Field Notes6 min read
Prompt Versioning Without the Hairball
How to keep a prompt from becoming 30 untracked variants in 30 places. A four-rule discipline that scales from one prompt to a hundred.
Six months into building an AI feature, a normal team has somewhere between five and forty prompts. They live in: a Notion doc, three Python files, a "/prompts" folder, a few PR descriptions, several Slack threads, and the prompt-management UI of a vendor someone trialed in March.
Nobody knows which one is in production. That is the hairball. Untangling it after the fact takes a week. Preventing it up front takes four rules.
Rule 1: Prompts live in code
Not in a docstring. Not in Notion. Not in a SaaS dashboard. In your repo, in a file, on a branch, behind code review.
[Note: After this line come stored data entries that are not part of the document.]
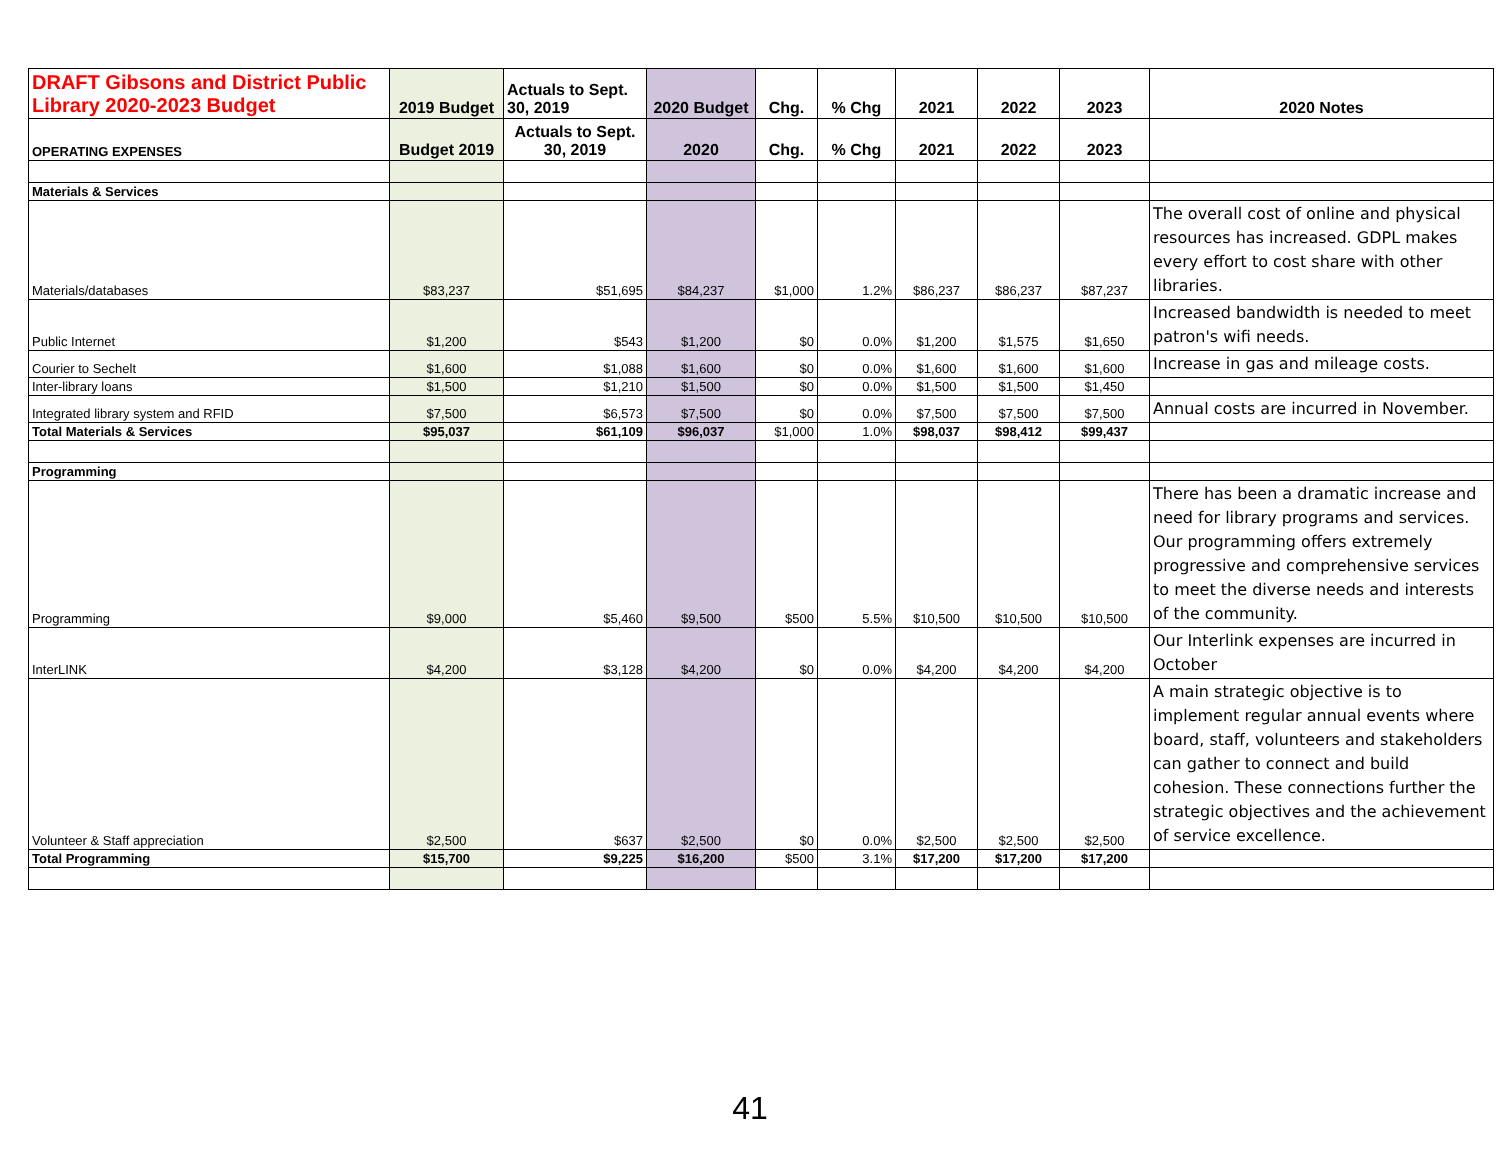| DRAFT Gibsons and District Public Library 2020-2023 Budget | 2019 Budget | Actuals to Sept. 30, 2019 | 2020 Budget | Chg. | % Chg | 2021 | 2022 | 2023 | 2020 Notes |
| --- | --- | --- | --- | --- | --- | --- | --- | --- | --- |
| OPERATING EXPENSES | Budget 2019 | Actuals to Sept. 30, 2019 | 2020 | Chg. | % Chg | 2021 | 2022 | 2023 | |
| Materials & Services | | | | | | | | | |
| Materials/databases | $83,237 | $51,695 | $84,237 | $1,000 | 1.2% | $86,237 | $86,237 | $87,237 | The overall cost of online and physical resources has increased. GDPL makes every effort to cost share with other libraries. |
| Public Internet | $1,200 | $543 | $1,200 | $0 | 0.0% | $1,200 | $1,575 | $1,650 | Increased bandwidth is needed to meet patron's wifi needs. |
| Courier to Sechelt | $1,600 | $1,088 | $1,600 | $0 | 0.0% | $1,600 | $1,600 | $1,600 | Increase in gas and mileage costs. |
| Inter-library loans | $1,500 | $1,210 | $1,500 | $0 | 0.0% | $1,500 | $1,500 | $1,450 | |
| Integrated library system and RFID | $7,500 | $6,573 | $7,500 | $0 | 0.0% | $7,500 | $7,500 | $7,500 | Annual costs are incurred in November. |
| Total Materials & Services | $95,037 | $61,109 | $96,037 | $1,000 | 1.0% | $98,037 | $98,412 | $99,437 | |
| Programming | | | | | | | | | |
| Programming | $9,000 | $5,460 | $9,500 | $500 | 5.5% | $10,500 | $10,500 | $10,500 | There has been a dramatic increase and need for library programs and services. Our programming offers extremely progressive and comprehensive services to meet the diverse needs and interests of the community. |
| InterLINK | $4,200 | $3,128 | $4,200 | $0 | 0.0% | $4,200 | $4,200 | $4,200 | Our Interlink expenses are incurred in October |
| Volunteer & Staff appreciation | $2,500 | $637 | $2,500 | $0 | 0.0% | $2,500 | $2,500 | $2,500 | A main strategic objective is to implement regular annual events where board, staff, volunteers and stakeholders can gather to connect and build cohesion. These connections further the strategic objectives and the achievement of service excellence. |
| Total Programming | $15,700 | $9,225 | $16,200 | $500 | 3.1% | $17,200 | $17,200 | $17,200 | |
41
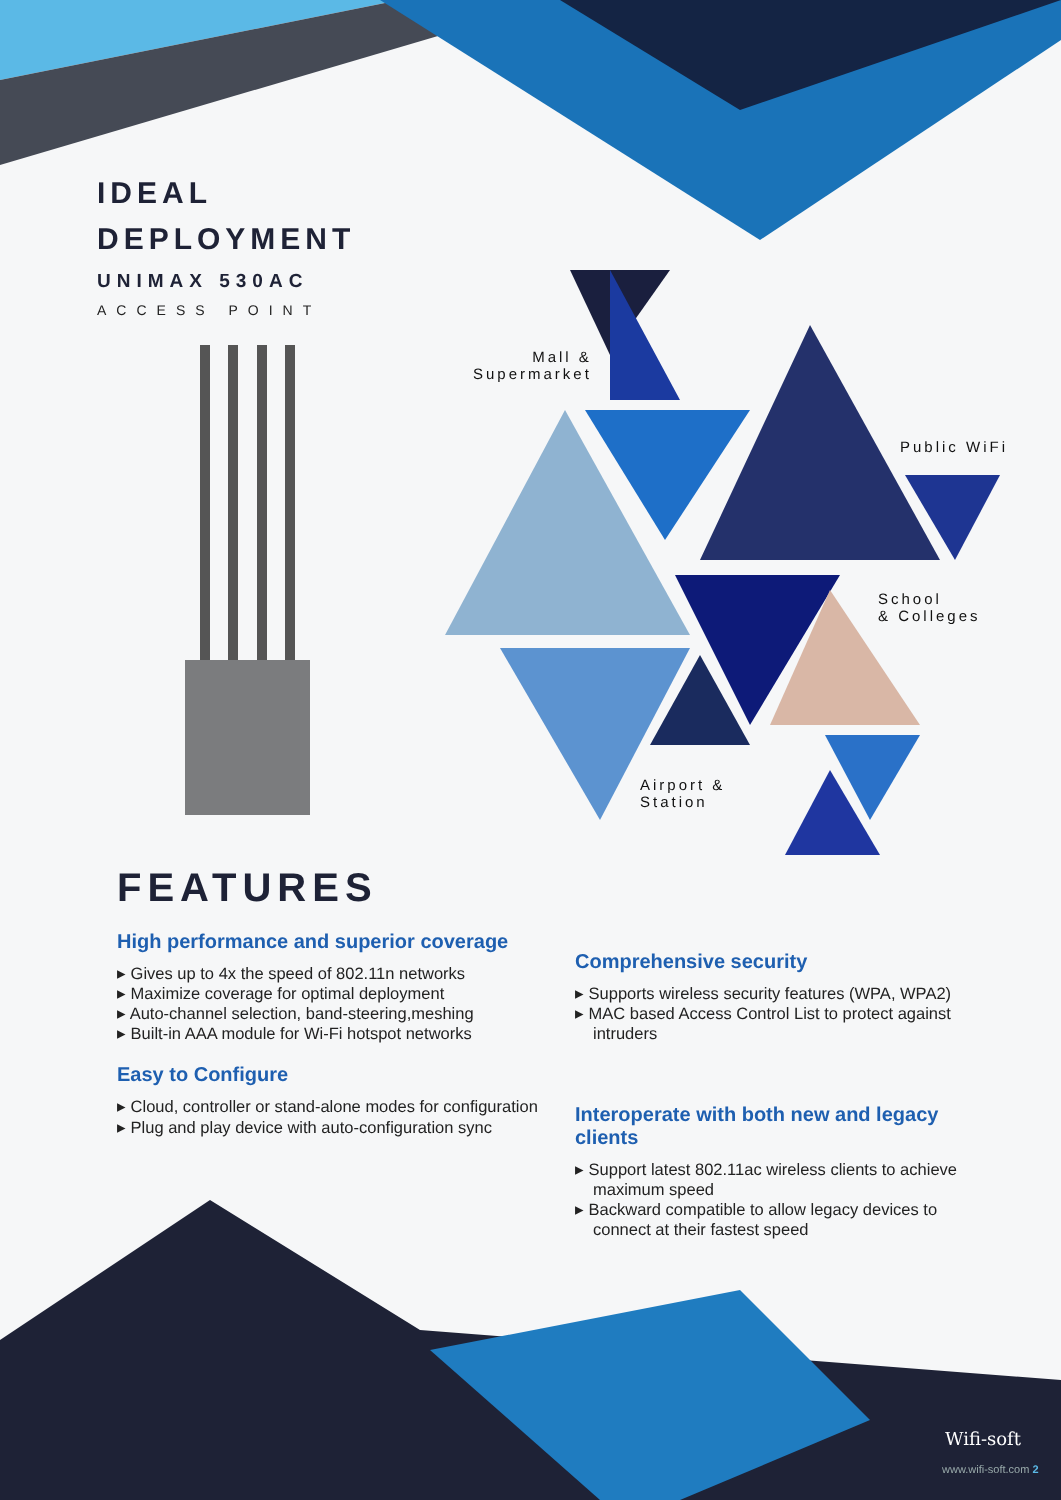IDEAL
DEPLOYMENT
UNIMAX 530AC
ACCESS POINT
Mall &
Supermarket
Public WiFi
School
& Colleges
Airport &
Station
FEATURES
High performance and superior coverage
▸ Gives up to 4x the speed of 802.11n networks
▸ Maximize coverage for optimal deployment
▸ Auto-channel selection, band-steering,meshing
▸ Built-in AAA module for Wi-Fi hotspot networks
Easy to Configure
▸ Cloud, controller or stand-alone modes for configuration
▸ Plug and play device with auto-configuration sync
Comprehensive security
▸ Supports wireless security features (WPA, WPA2)
▸ MAC based Access Control List to protect against intruders
Interoperate with both new and legacy clients
▸ Support latest 802.11ac wireless clients to achieve maximum speed
▸ Backward compatible to allow legacy devices to connect at their fastest speed
Wifi-soft
www.wifi-soft.com 2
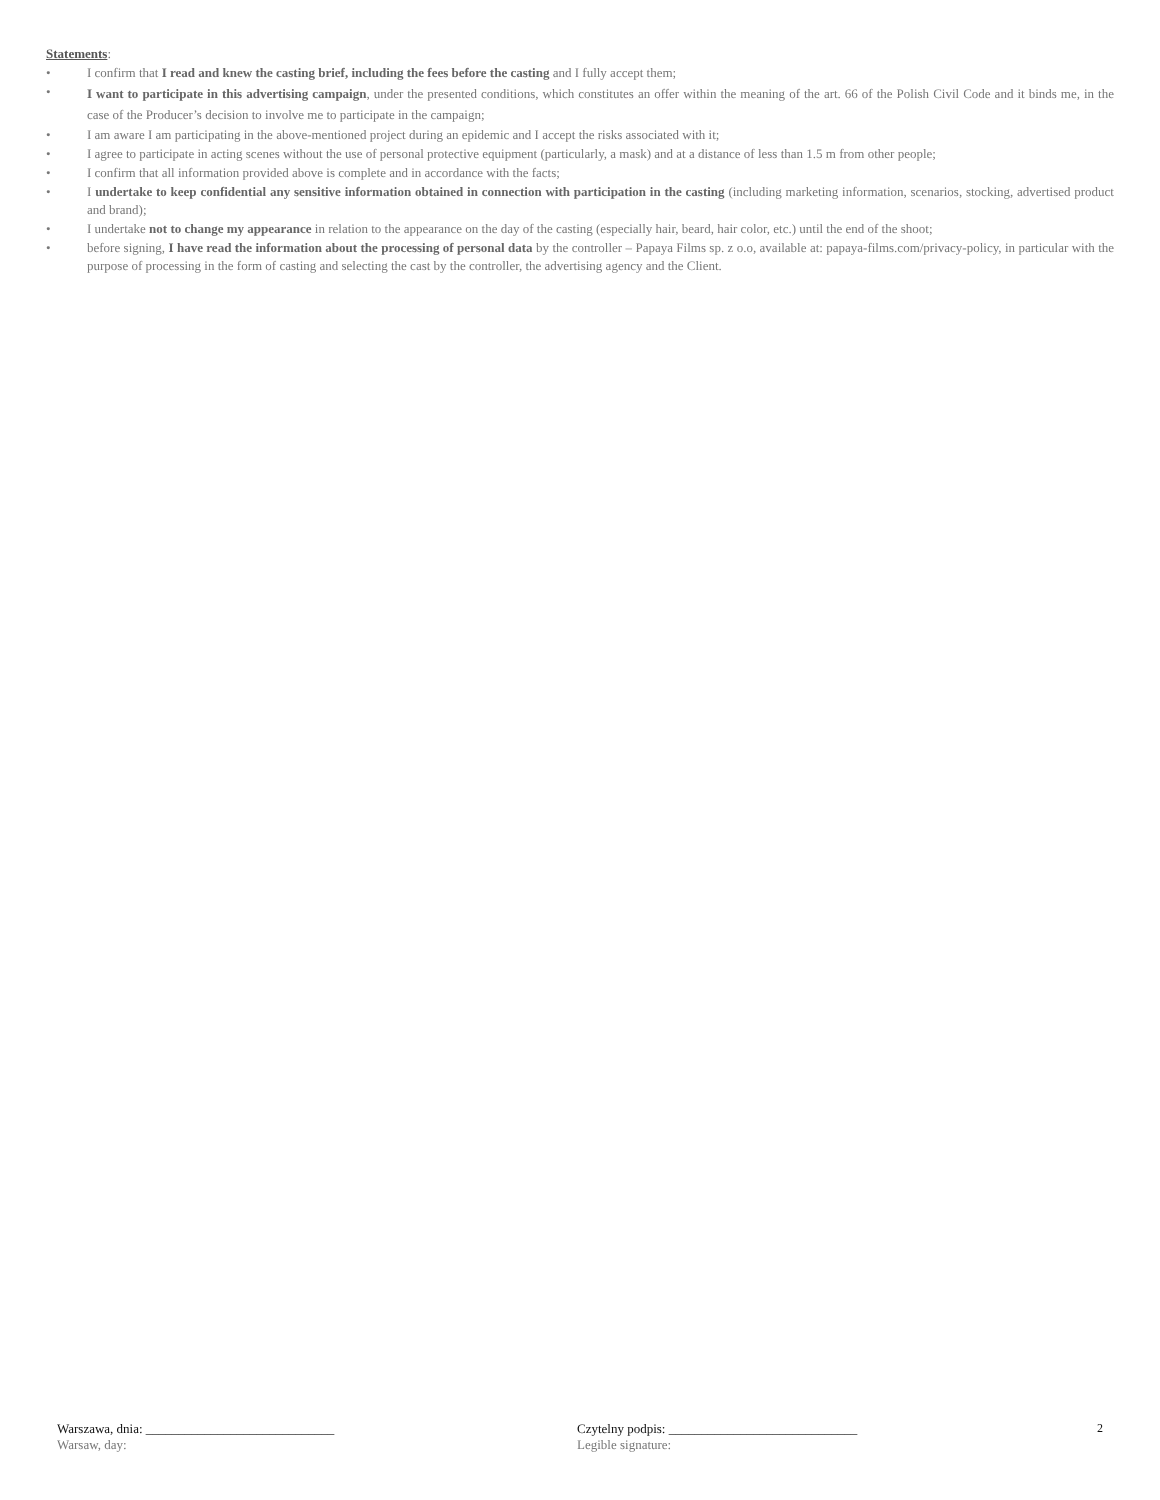Statements:
• I confirm that I read and knew the casting brief, including the fees before the casting and I fully accept them;
• I want to participate in this advertising campaign, under the presented conditions, which constitutes an offer within the meaning of the art. 66 of the Polish Civil Code and it binds me, in the case of the Producer’s decision to involve me to participate in the campaign;
• I am aware I am participating in the above-mentioned project during an epidemic and I accept the risks associated with it;
• I agree to participate in acting scenes without the use of personal protective equipment (particularly, a mask) and at a distance of less than 1.5 m from other people;
• I confirm that all information provided above is complete and in accordance with the facts;
• I undertake to keep confidential any sensitive information obtained in connection with participation in the casting (including marketing information, scenarios, stocking, advertised product and brand);
• I undertake not to change my appearance in relation to the appearance on the day of the casting (especially hair, beard, hair color, etc.) until the end of the shoot;
• before signing, I have read the information about the processing of personal data by the controller – Papaya Films sp. z o.o, available at: papaya-films.com/privacy-policy, in particular with the purpose of processing in the form of casting and selecting the cast by the controller, the advertising agency and the Client.
Warszawa, dnia: _____________________________
Warsaw, day:
Czytelny podpis: _____________________________
Legible signature:
2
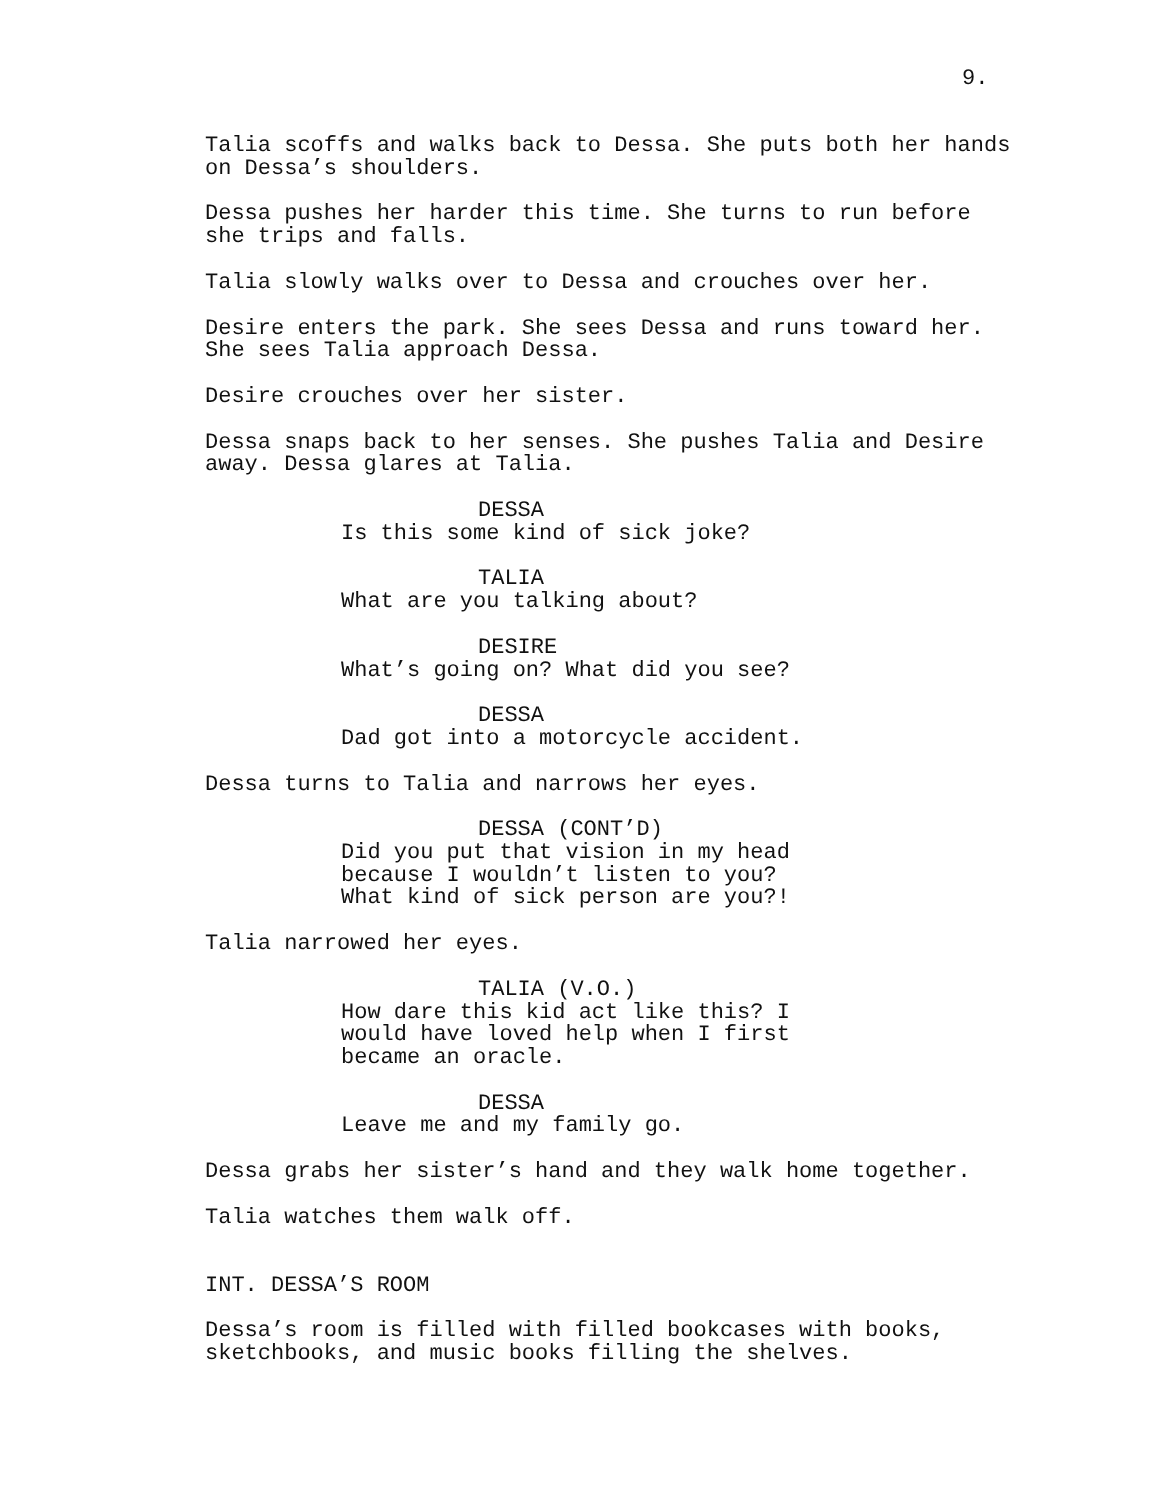9.
Talia scoffs and walks back to Dessa. She puts both her hands on Dessa’s shoulders.
Dessa pushes her harder this time. She turns to run before she trips and falls.
Talia slowly walks over to Dessa and crouches over her.
Desire enters the park. She sees Dessa and runs toward her. She sees Talia approach Dessa.
Desire crouches over her sister.
Dessa snaps back to her senses. She pushes Talia and Desire away. Dessa glares at Talia.
DESSA
Is this some kind of sick joke?
TALIA
What are you talking about?
DESIRE
What’s going on? What did you see?
DESSA
Dad got into a motorcycle accident.
Dessa turns to Talia and narrows her eyes.
DESSA (CONT’D)
Did you put that vision in my head because I wouldn’t listen to you? What kind of sick person are you?!
Talia narrowed her eyes.
TALIA (V.O.)
How dare this kid act like this? I would have loved help when I first became an oracle.
DESSA
Leave me and my family go.
Dessa grabs her sister’s hand and they walk home together.
Talia watches them walk off.
INT. DESSA’S ROOM
Dessa’s room is filled with filled bookcases with books, sketchbooks, and music books filling the shelves.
The repo is the only place where you get diffs, history, blame, and atomic deploys. Every other location loses at least one of those, and the one it loses is the one you'll need at 11pm in week six.
A flat prompts/ directory with one file per prompt is fine. So is a single TypeScript or Python module of constants. The form matters less than the rule.
Rule 2: One canonical version per name
At any moment, in production, prompts.draftReply resolves to exactly one string. Not "v3 for free users, v4 for paid, v5 for the experiment Alice is running."
If you need experiments, run them as named experiment branches at the call site:
const variant = chooseVariant(user, ["draftReply", "draftReplyTighter"]);
const prompt = prompts[variant];
Now there's still only one draftReply, and there's a clearly-named experimental sibling. The experiment ends when one of them is renamed back to draftReply or deleted.
Why this matters: when your eval pass rate or your support tickets change, you need to be able to ask "which prompt was running?" and get a single answer. Variant-by-user without naming is the same hairball, just newer.
Rule 3: Build at compile time, not request time
The prompt your model sees should be assembled before the request fires — and the assembled string should be logged.
Anti-pattern:
const response = llm.complete(`You are a helpful assistant.
${getCustomerTone(user)}
Reply to: ${message}`);
Six months later, with five conditionals around tone, three retrieval injections, and a stale memo from a customer in April, no one can reconstruct what the model actually saw on a specific call. Not even with the request ID.
Pattern:
const prompt = buildPrompt({
template: prompts.draftReply,
customerTone: getCustomerTone(user),
message,
});
log.promptVersion = prompts.draftReply.version;
log.renderedPrompt = prompt;
const response = llm.complete(prompt);
The build step is testable. The rendered prompt is logged. The version is logged. Future-you can answer "what did the model see?" with one query.
Rule 4: Log the version, always
Every model call's log record includes the prompt name and version hash. (This is the same field the logging post calls "prompt version" — non-negotiable.)
Two reasons:
-
Regression diagnosis. "Outputs got worse on Tuesday" → group logs by prompt version → "version
a8f2went live Tuesday at 10am." Now you have a suspect. - Eval correlation. Your eval set runs against a specific prompt version. If your prod logs don't record the version, you can't say "this eval result applies to what users are seeing right now."
Use a content hash (first 8 chars of SHA-256 of the prompt string) or a semver bumped manually. Both work. Content hash is more honest — semver requires discipline humans don't have.
The customer-fork trap
One pattern that consistently degenerates into a hairball: forking prompts per customer.
Customer A asks for "more formal tone." Customer B asks for "include their company logo description in every reply." Customer C wants "never mention competitor names." Six months in, you have 23 forks of draftReply with names like draftReply_acme, draftReply_globex_v2_final.
The fix is to push the variation into data, not into prompts:
prompts.draftReply // one canonical template
+
customerConfig[user.tenantId] // tone, banned words, forbidden topics
One prompt + structured per-customer config you can audit, diff, and back-test. Twenty-three forks is a maintenance disaster waiting for its first bug.
Close
Prompt versioning is unglamorous. The four rules look like ceremony when you have one prompt. By the time you have ten, they are the difference between a team that can iterate confidently and a team that's afraid to touch what's working.
Set the rules now. They cost nothing on day one and save weeks at month six.